*ACTIVITY*:
Rewrite the lines of the material with "MAPA" swapped for "LOCALIZAÇÃO" and every other line left unchanged. Leave the pictures out of your output.

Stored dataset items

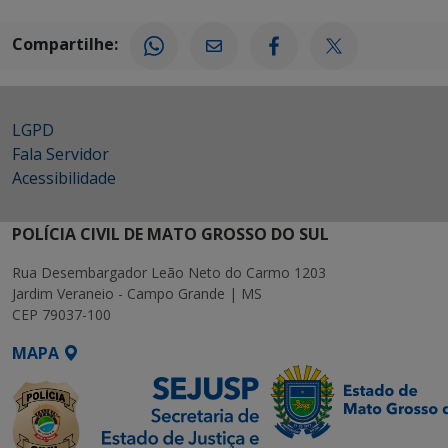
Compartilhe:
LGPD
Fala Servidor
Acessibilidade
POLÍCIA CIVIL DE MATO GROSSO DO SUL
Rua Desembargador Leão Neto do Carmo 1203
Jardim Veraneio - Campo Grande | MS
CEP 79037-100
MAPA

*RESPONSE*:
Compartilhe:
LGPD
Fala Servidor
Acessibilidade
POLÍCIA CIVIL DE MATO GROSSO DO SUL
Rua Desembargador Leão Neto do Carmo 1203
Jardim Veraneio - Campo Grande | MS
CEP 79037-100
LOCALIZAÇÃO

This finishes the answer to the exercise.